Italy—the country with the highest COVID-19 death toll in Europe—and its government headed by Prime Minister Giuseppe Conte has announced moves designed to strengthen the so-called Golden Power protections against foreign takeovers. The checks to be put in place will now include a broader scope of sectors, including banks, insurers, energy, and healthcare, and will also be applicable to European Union companies looking to take stakes over 10%.
In the same manner, Spain has placed new rules on any foreign direct investment. The government announced last month that investors outside the European Union will be required to obtain a new authorization from the government if they seek to control or increase their participation to more than 10% in a local company—either public or private—in a strategic sector.

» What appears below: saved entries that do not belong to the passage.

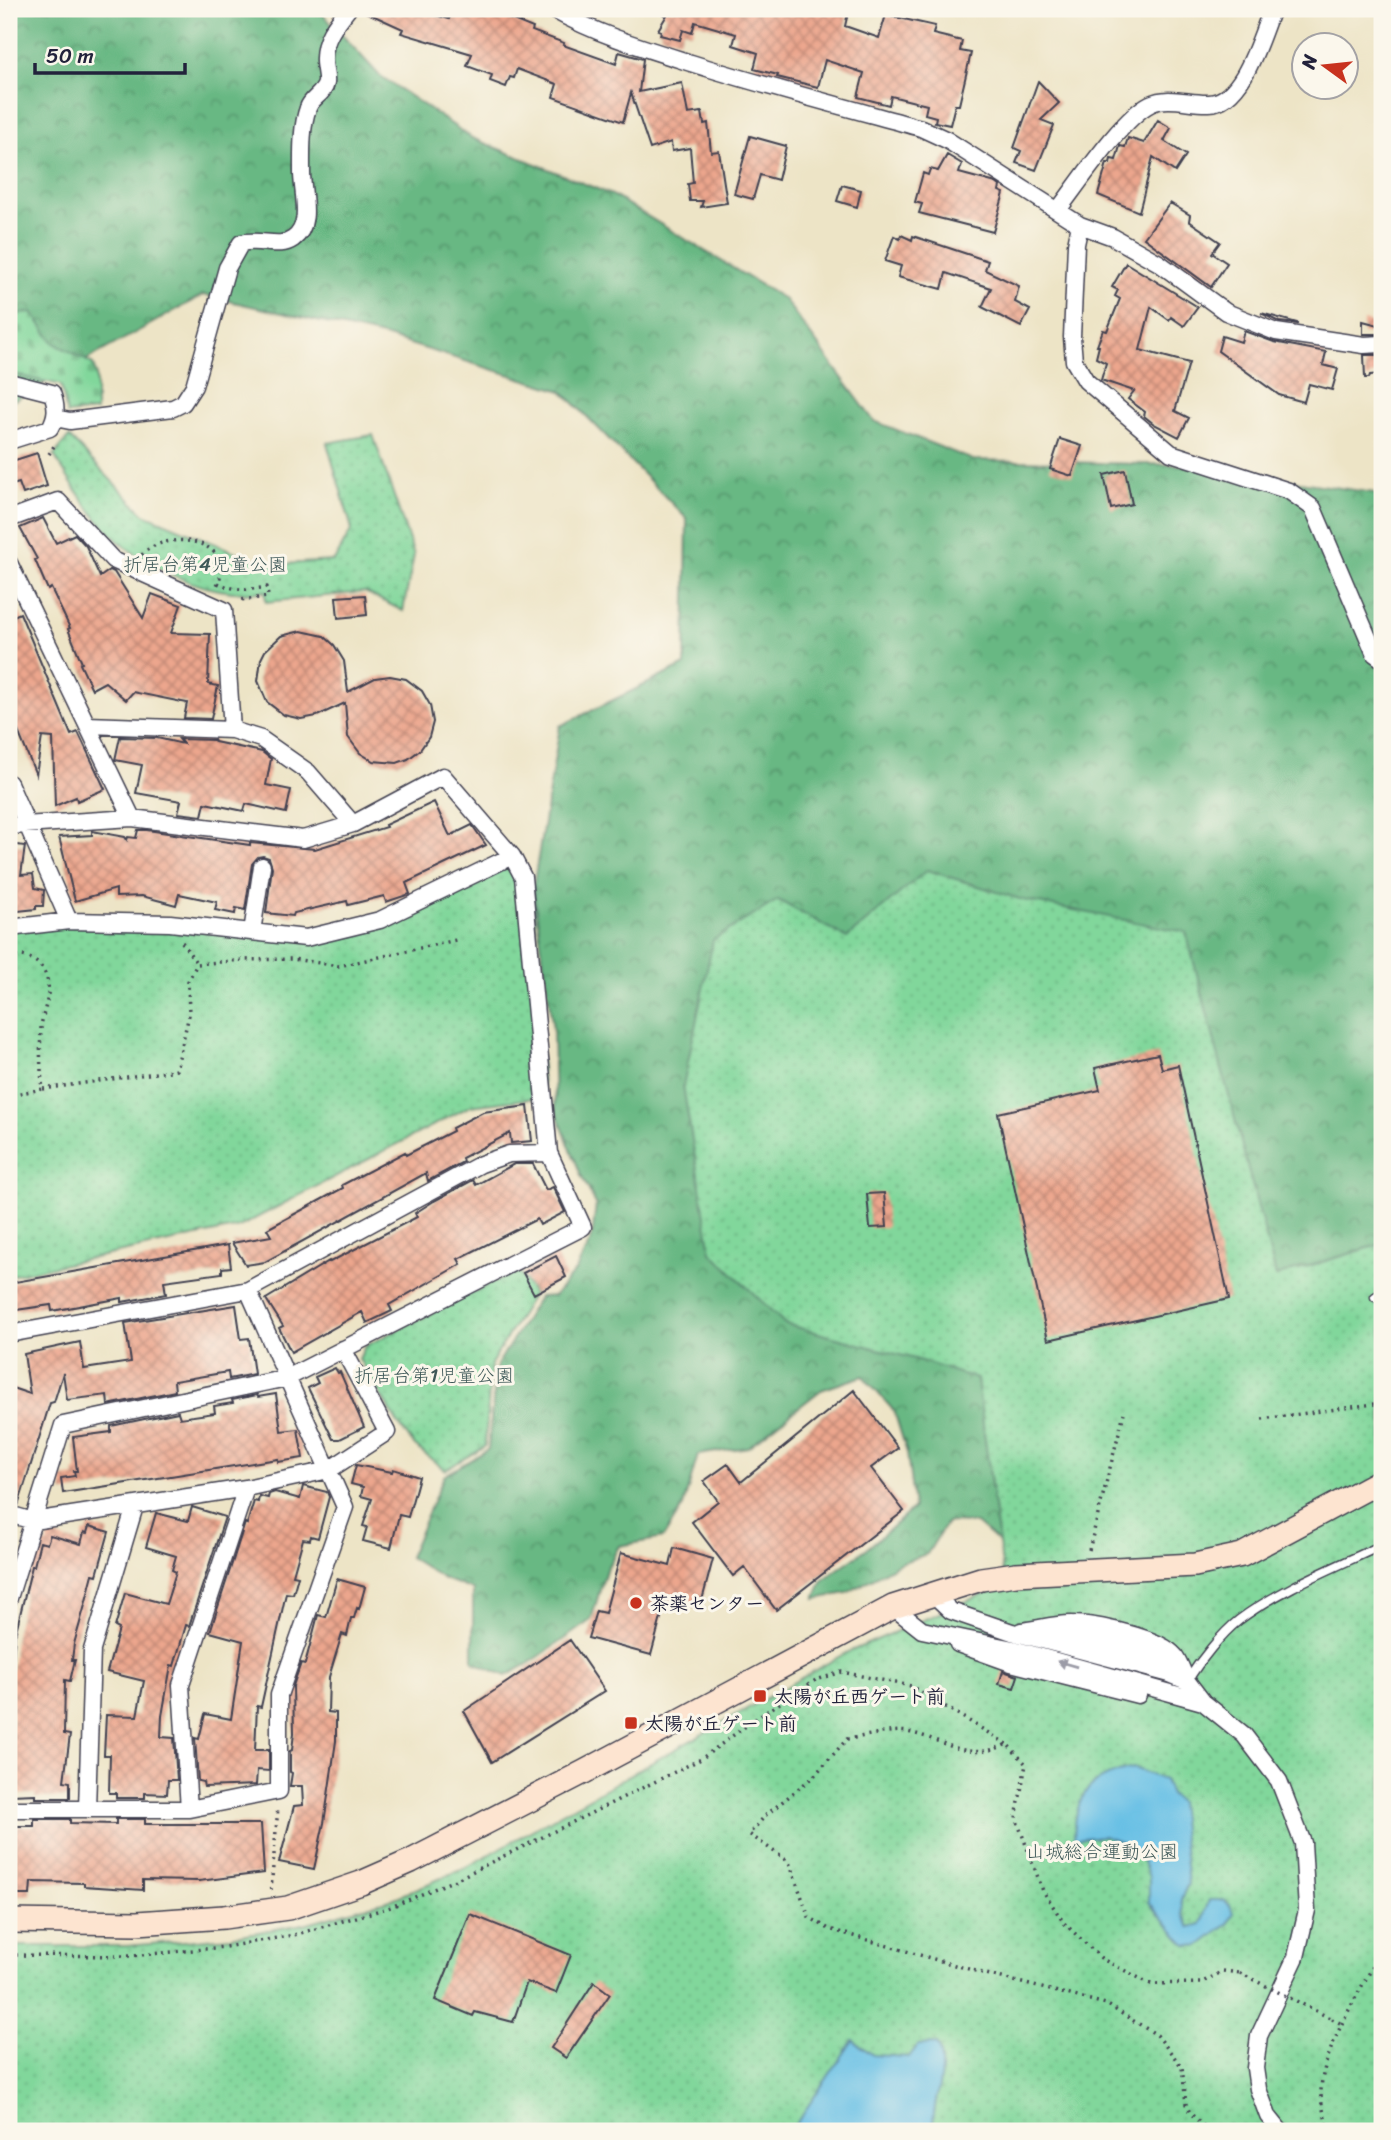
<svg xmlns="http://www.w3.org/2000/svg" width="1391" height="2140" font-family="Sriracha,'Klee One',sans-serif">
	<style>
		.forest { fill: url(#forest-crowns); stroke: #456d5f; stroke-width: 2 }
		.cemetery { fill: url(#cemetery-stones); stroke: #527c6b; stroke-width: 2 }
		.park { fill: url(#park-dots); stroke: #527c6b; stroke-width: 2 }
		.water { fill: #68c0e5; stroke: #457190; stroke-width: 2 }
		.building { fill: url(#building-cross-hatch) }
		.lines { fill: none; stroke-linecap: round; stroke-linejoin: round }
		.lane-casing { stroke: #403f50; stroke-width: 11 }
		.street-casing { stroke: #403f50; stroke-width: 19 }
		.secondary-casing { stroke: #403f50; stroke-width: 26 }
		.path { stroke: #403f50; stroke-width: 3.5; stroke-dasharray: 2 5; stroke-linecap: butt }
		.lane { stroke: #fff; stroke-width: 8 }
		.street { stroke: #fff; stroke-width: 16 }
		.secondary { stroke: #fde4d0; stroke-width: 23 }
		.path-bridge { stroke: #403f50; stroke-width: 3.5; stroke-dasharray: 2 5; stroke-linecap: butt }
		.oneway { fill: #9c9ca7 }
		.poi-dot { fill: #c8321e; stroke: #fbf7ec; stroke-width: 2.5 }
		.labels { text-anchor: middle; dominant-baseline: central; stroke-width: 6; stroke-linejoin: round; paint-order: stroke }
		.park-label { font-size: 19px; fill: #3e5858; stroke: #fbf7ec }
		.poi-label { font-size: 19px; font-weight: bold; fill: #22223b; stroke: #fbf7ec; text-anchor: start }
	</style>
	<defs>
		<pattern id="forest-crowns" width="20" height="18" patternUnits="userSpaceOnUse" patternTransform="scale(1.75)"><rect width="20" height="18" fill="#68b883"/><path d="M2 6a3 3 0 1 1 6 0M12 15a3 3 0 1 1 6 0" fill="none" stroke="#55956c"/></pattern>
		<pattern id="cemetery-stones" width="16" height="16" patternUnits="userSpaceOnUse" patternTransform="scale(1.75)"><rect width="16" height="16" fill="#81d79b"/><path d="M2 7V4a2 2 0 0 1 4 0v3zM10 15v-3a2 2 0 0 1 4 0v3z" fill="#6fb886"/></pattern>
		<pattern id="park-dots" width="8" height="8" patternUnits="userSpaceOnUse" patternTransform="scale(1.75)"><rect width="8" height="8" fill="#81d79b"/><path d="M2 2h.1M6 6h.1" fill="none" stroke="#6fb886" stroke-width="1.8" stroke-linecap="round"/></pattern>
		<pattern id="building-cross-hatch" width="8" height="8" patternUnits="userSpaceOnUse" patternTransform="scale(1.75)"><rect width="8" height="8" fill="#eca68d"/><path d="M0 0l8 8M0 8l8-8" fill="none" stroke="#bf8774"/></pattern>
	</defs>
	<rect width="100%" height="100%" fill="#fbf7ec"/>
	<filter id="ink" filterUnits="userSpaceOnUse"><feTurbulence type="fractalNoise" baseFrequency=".0143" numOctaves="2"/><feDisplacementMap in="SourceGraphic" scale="14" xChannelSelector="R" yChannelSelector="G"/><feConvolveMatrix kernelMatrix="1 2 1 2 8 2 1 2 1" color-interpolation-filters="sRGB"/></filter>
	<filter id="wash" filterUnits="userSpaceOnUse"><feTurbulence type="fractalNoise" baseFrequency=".00686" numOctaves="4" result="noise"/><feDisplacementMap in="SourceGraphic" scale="28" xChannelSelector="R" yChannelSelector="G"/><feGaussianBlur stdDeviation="1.57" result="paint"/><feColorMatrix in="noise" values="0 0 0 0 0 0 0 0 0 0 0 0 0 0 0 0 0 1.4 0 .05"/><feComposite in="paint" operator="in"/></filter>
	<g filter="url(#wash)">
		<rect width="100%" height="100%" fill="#ede4c6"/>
		<!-- forest -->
		<path class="forest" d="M9,9H318L379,75L472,138L612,195L784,299L874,421L973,460L1184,465L1382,494V1244L1276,1276L1223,1077L977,1379L999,1543L976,1523L947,1522L927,1554L900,1563L847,1593L815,1599L823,1580L870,1546L914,1508L907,1453L894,1411L863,1376L821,1390L748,1447L698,1455L683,1506L663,1538L619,1546L606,1570L591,1620L530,1663L506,1676L473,1662V1590L444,1579L409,1557L444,1476L488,1449L497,1365L539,1297L554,1296L576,1270L592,1238L596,1204L581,1175L555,1109L553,1029L533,887L560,726L685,665L687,519L562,391L387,337L203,295L9,403Z"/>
		<!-- cemetery -->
		<path class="cemetery" d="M32,312L54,343L93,364L96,375V411L67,414L61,385L9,373V316Z"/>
		<!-- park -->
		<path class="park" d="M373,435L414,555L403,611L365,592L266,602L265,591C218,599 162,575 124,546C97,525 72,485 54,455L69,437L144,514L266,565L334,561L352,529L327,443Z
			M512,856L533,887L543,1097L470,1106L239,1227L9,1276V928L69,921L306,938L380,920Z
			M927,870L1023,900L1186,932L1276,1276L1382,1244V2131H9V1946H127L230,1937L304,1924L390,1900L465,1868L844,1654L988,1592L1005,1588L977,1379L915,1359L785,1324L711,1252L683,1086L713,940L778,900L847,938Z
			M518,1270L533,1294L491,1364L485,1446L445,1470L415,1446L397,1422L359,1359L365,1346Z"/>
		<!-- water -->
		<path class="water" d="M1134,1768L1164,1780L1170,1794L1179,1802L1188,1884L1181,1899L1183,1915L1190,1927L1201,1924L1209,1900H1224L1230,1905L1233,1913L1228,1924L1199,1946C1195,1945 1191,1946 1187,1945C1181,1943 1156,1910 1149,1902V1877L1141,1857L1123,1843L1103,1836L1074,1839C1075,1792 1089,1778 1134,1768Z
			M853,2040L873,2055L909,2057L918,2045L937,2044C949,2073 931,2102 933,2131H791Z"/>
		<g id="blocks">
			<!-- building -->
			<path class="building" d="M359,9H415L449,19L453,9H512L508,18L533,28L532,31L564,43L563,45L616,64L619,52L643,59L639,92L682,83L688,114L702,112L704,124L708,123L711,152L719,151L727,203L701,207L703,201H690L688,184L693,183L690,148L672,151L671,142L650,149L631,93L623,122L553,97L557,84L517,69L514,78L510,77L506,87L490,81L492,75L467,66L472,54L401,33L403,29Z
				M664,9H849L845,26L879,38L886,15L935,26L933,34L962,41L960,51L971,53L959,105H955L950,125L935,122L936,117L925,114L927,105L891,96L889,105L858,97L864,73L825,60L818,87L777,77L778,75L754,69L758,53L733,45L736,34L695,22L692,33L683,30L680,40L660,35L661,31L658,30L667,15L663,14Z
				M1038,81L1059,103L1041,120L1054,125L1036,170L1016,163L1021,151L1014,148Z
				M1158,120L1171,128L1164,141L1186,155L1175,172L1153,157L1139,212L1098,195L1107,163H1110L1111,159L1116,160L1120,146L1125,147L1128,138L1144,143Z
				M750,136L786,146L778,180L760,175L753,199L734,194Z
				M947,155L962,164L959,173L996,183L1000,186L999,191L1004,193L993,232L919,213L922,204L915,202L923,173L928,175L930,169L938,171Z
				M842,185L861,190L857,207L837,201Z
				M1170,203L1190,215L1189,221L1220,242L1212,253L1227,263L1211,287L1144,238Z
				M901,235L912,240L913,236L988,261L985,270L1019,286L1015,302L1030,310L1021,327L982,307L991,288L946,273L942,289L898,277L901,266L885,261L894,236L900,239Z
				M1126,263L1198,307L1184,326L1171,317L1169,320L1151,307L1140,350L1189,363L1175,411L1189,418L1179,437L1154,424L1144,416L1145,412L1128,399L1134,391L1101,380L1106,363L1096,358L1099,346H1097L1103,330L1107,331L1120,299L1115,296L1118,290L1112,287Z
				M1261,313L1297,323V324L1279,322Z
				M1363,321L1382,326L1381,334H1363Z
				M1244,331L1274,342L1326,352L1323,365L1338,369L1332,390L1309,384L1304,402L1279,395L1218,351L1222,336L1241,342Z
				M1364,355H1382V374L1370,375L1369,378H1365Z
				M1060,439L1082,446L1072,476L1050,469Z
				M37,453L47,486L23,494L19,483L9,486V462Z
				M1125,470L1132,504L1111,509L1104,475Z
				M43,518L56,543L75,534L86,546L100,577L110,570L114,572L143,618L152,594L181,605L171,633L210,634L208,684L218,686L211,719L184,718L187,703L133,692L126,700L105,682L92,689L80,664L82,663L68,629L70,628L51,588L48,590L35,560L37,559L20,528Z
				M365,595L367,615L338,618L336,597Z
				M20,613L71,735L78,732L105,789L77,801L76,797L55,806L53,738L42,737L36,775L18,731L15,733L9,719V618Z
				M301,631L324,636L334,645L344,661L348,692L375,678L390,676L406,679L422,691L430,705L433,722L429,737L420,750L408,759L397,763L373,761L360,753L348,737L345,703L317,716L301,719L284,715L267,702L258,681L261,659L265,651L281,636Z
				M120,737L157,738L183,744L179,739L214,740L215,742L262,752L271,759L266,785L291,790L286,813L246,804L244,811L205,803L202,816L178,813L181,801L136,793L142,765L115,760Z
				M434,802L450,836L472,825L486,845L406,883L410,894L386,902L384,896L348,905L347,901L294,913L293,916L266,913L272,867L269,858L263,856L258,857L252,864L245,910L236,908L235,914L215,910L217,902L179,894L176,905L142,896L116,897V889L75,901L59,837L92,835V831L125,837L127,840L128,837L136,838L138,830H147L250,845V843L315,849L386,827L385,825Z
				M9,844L25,846L21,875L33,874L35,888L44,890L43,906H36V909L9,912Z
				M1158,1054L1162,1069L1178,1065L1229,1299L1048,1340L998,1113L1100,1090L1095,1068Z
				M528,1106L532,1141L511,1143L510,1133L462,1158L463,1162L428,1181L426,1173L265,1262L246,1265L232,1243L271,1236L267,1229L343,1188L342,1185L405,1152L406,1155L453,1131L452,1128L483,1112Z
				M514,1164H533L546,1190L553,1187L565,1212L540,1225L537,1219L458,1259L461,1264L389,1305L392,1311L367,1323L362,1312L291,1352L279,1328L283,1326L266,1299L329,1261L330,1262L417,1217L415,1213L434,1201L473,1180L476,1185Z
				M884,1193L887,1227L870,1228L867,1194Z
				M228,1245L231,1267L222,1268V1273L164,1281L166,1294L122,1302V1298L52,1311L51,1305L9,1311V1283Z
				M556,1256L566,1277L534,1294L523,1273Z
				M236,1305L241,1339L249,1338L254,1374L229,1379L228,1372L174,1381L175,1391L108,1405L107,1395L67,1400L63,1373L54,1402L50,1403L18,1506L9,1504V1387L30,1394L24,1354L80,1342L84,1369L131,1362L125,1323Z
				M335,1368L338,1373L340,1372L364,1427L340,1439H333L308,1388L318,1383L315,1377Z
				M854,1390L898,1448L871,1468L904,1511L776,1610L744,1567L733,1576L692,1522L718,1501L704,1481L728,1464L741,1482Z
				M276,1394L281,1431L298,1429L303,1458L278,1462V1459L63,1493L61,1478L75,1476L74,1471H77L73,1437L111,1432V1426L178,1412L180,1418L215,1413L214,1406L233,1403L232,1400L257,1395L258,1397Z
				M356,1465L392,1472L393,1469L419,1477L408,1517L399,1515L391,1548L363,1541L367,1527L363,1526L372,1499L361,1496L363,1487L351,1484Z
				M303,1486L327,1492L329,1497L318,1538L311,1536L310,1540L303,1539L293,1575L298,1576L293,1594L286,1593L261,1707L257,1706L255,1750H269V1771L257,1770L256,1785L204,1787L203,1782L198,1781L195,1738L199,1739L205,1714L231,1719L243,1641L210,1632L245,1523L247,1524L254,1501L258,1502L259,1496L268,1498L269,1494L275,1492L300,1499Z
				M192,1507L225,1517L189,1626L186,1625L174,1666L171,1665L162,1716L161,1737L174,1738L177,1780H168L167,1794L145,1793V1798H116V1793H109L110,1755H104L106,1715L137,1716L144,1681L107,1672L119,1629L115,1627L125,1593L166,1604L176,1572L172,1570L176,1556L146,1547L156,1513L188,1521Z
				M89,1526L109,1532L97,1575L93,1574L85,1605L74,1644L72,1660H75L70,1681L65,1680L64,1734L70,1735L64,1781L70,1782V1798H35V1794L11,1795L12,1674L15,1635L32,1566H34L40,1542L47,1544L50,1535L81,1544L84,1532L87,1533Z
				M674,1548L713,1559L700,1608L666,1599L651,1655L588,1638L596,1611L605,1613L621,1553L670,1566Z
				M337,1579L365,1587L359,1609L357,1608L354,1618H351L347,1636L342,1634L329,1677L328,1712L336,1713V1741L324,1823L314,1869L279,1862L294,1806L303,1805L302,1786H290L292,1773L290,1772V1751L292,1750L294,1733L293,1686L301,1663L305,1664L318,1615L326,1617Z
				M570,1640L605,1691L492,1762L464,1711Z
				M1003,1671L1018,1676L1014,1688L999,1684Z
				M34,1819H70V1823L116,1824V1819H145V1824H261L264,1873L199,1881L143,1880V1890L84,1886V1883L31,1882L30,1895H12L13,1879H9V1826H34Z
				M470,1914L571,1955L556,1993L527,1982L513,2022L475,2012L473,2016L435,2000Z
				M594,1982L610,1994L566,2058L551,2048Z"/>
		</g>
	</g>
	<g filter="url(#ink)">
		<use href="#blocks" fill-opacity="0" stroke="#403f50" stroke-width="2"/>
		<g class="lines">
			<!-- lane casing -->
			<g class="lane-casing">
				<path id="lane" d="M1375,1297L1382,1293
					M1187,1681C1200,1661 1221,1634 1239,1620C1282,1588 1334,1568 1382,1545"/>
			</g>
			<!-- street casing -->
			<g class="street-casing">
				<path id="street" d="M552,9C596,34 643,48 691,63C767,87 844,107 921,128L947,140L1080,225L1113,237L1159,263L1226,312L1276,332L1364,345L1382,344
					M1058,210C1079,183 1122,118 1150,104C1169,95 1189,104 1209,103C1244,102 1261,35 1272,9
					M1080,225L1076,244L1072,337L1074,361L1086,381L1171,453L1289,491L1313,508L1375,654L1382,659
					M9,382L52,393C57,407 57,415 50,428L9,441
					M55,418L70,421L173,408L183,403L194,386L227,268L241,243C260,238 279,249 293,239C313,225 302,193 302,173C302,154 301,127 308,108C311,98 324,94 326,83C327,76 324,68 324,61C323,40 335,25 348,9
					M9,519L58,501L113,560L224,610L232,730
					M9,563L132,818
					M87,725L232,730L261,739L308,772L353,824
					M9,783L69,921
					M9,826L132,818L303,839L353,824L443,776L512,856L523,877L549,1153L583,1227L287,1378L63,1425L9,1598
					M9,928L69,921L170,923L306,938L380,920L512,856
					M252,932L262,866
					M9,1334L248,1290L481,1164L509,1154L549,1153
					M9,1514L33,1521L246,1488L329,1470L387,1432L343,1349
					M932,1593L951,1611L1012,1632L1170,1674L1187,1681L1203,1702L1244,1735L1279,1781L1303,1843L1307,1910L1296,1957L1259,2036L1255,2068L1258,2089L1268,2116L1280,2131
					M893,1607L922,1630L1013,1649L1203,1702
					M1055,1630L1142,1653L1180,1668
					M1021,1631C1037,1629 1055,1624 1071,1624C1094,1624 1160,1637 1175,1656C1180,1663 1183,1673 1187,1681
					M958,1644L1011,1663L1138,1695
					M9,1809H189L279,1791V1695L345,1507L248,1290
					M87,1809L92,1650L135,1506
					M189,1809L181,1685L246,1488"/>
			</g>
			<!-- secondary casing -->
			<g class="secondary-casing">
				<path id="secondary" d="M9,1921L137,1923L224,1917L288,1908L361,1883L411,1861L584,1772L893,1607L981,1579L1016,1574L1195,1565L1242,1555L1382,1480"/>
			</g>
			<!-- path -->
			<path class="path" d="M49,454L54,446
				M142,555C164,528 242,539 216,587
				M218,583C235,591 249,590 267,587L268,597L239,600
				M182,942L197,964
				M9,957C28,951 46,965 48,984C50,998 42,1014 41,1028C40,1049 40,1069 43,1089L9,1095
				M43,1089L176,1070L189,1015L188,981L197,964L242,960L293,959L339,966L456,940
				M1262,1419L1382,1403
				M1089,1550L1124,1413
				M271,1890L278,1807
				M9,1955L130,1956L225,1947L294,1935L391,1907L455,1880L701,1759L761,1715L816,1680L842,1672L911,1686L1007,1744
				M1332,2019L1342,2024
				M1209,2131L1190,2113L1186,2104L1182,2067L1157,2035L1106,2004L986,1974L829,1929L809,1917L789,1862L749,1834L766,1815L814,1776L847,1739C864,1737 892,1729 907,1732C947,1739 965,1764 1007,1744L1026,1764L1016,1818L1043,1891L1064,1923L1102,1959L1151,1984L1201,1983L1223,1971L1240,1973
				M1330,2131C1326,2122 1321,2105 1321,2094C1320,2052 1362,1988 1382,1950"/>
			<!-- lane -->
			<use href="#lane" class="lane"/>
			<!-- street -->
			<use href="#street" class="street"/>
			<!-- secondary -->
			<use href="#secondary" class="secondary"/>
			<!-- path-bridge -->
			<path class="path-bridge" d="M1240,1973L1332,2019"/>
		</g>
		<!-- one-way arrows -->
		<defs><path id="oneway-solid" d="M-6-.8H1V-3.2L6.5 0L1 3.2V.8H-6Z" transform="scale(1.75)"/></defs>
		<use class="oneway" href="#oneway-solid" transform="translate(1067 1664) rotate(-164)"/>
	</g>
	<!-- markers -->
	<g class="poi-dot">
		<circle cx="636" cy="1603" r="7"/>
		<rect x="753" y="1689" width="14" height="14" rx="3.5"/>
		<rect x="624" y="1716" width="14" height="14" rx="3.5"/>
	</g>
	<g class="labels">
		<!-- park labels -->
		<g class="park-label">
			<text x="205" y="564">折居台第4児童公園</text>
			<text x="434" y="1375">折居台第1児童公園</text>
			<text x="1102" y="1851">山城総合運動公園</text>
		</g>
		<!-- poi labels -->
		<g class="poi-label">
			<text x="650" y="1603">茶薬センター</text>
			<text x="774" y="1696">太陽が丘西ゲート前</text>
			<text x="645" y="1723">太陽が丘ゲート前</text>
		</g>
	</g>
	<!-- margin -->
	<rect width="1391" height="2140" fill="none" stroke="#fbf7ec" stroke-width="35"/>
	<!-- north arrow -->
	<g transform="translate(1325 66) rotate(285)"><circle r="33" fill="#fbf7ec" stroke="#a4a2a5" stroke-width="2"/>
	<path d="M0-5L12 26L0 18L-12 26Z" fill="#c8321e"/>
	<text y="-10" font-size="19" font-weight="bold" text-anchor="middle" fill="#22223b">N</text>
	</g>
	<!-- scale -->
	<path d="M35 63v10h150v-10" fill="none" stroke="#22223b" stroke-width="3.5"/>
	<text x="46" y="63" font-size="21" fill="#22223b" stroke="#fbf7ec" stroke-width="5" paint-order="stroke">50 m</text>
</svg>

Aena SME SA, Endesa SA, and other private companies in the telecom, energy, defense and technology sectors, which could be potential acquisition targets after dropping considerable stock value, found temporary protection from the Spanish government that could last until December, says Bloomberg Intelligence.
And in Germany, Chancellor Angela Merkel and her government are drafting new rules that enable the authority to block deals that present “potential interference” to the country’s interests, and to protect local German companies from acquisition by entities based outside the EU.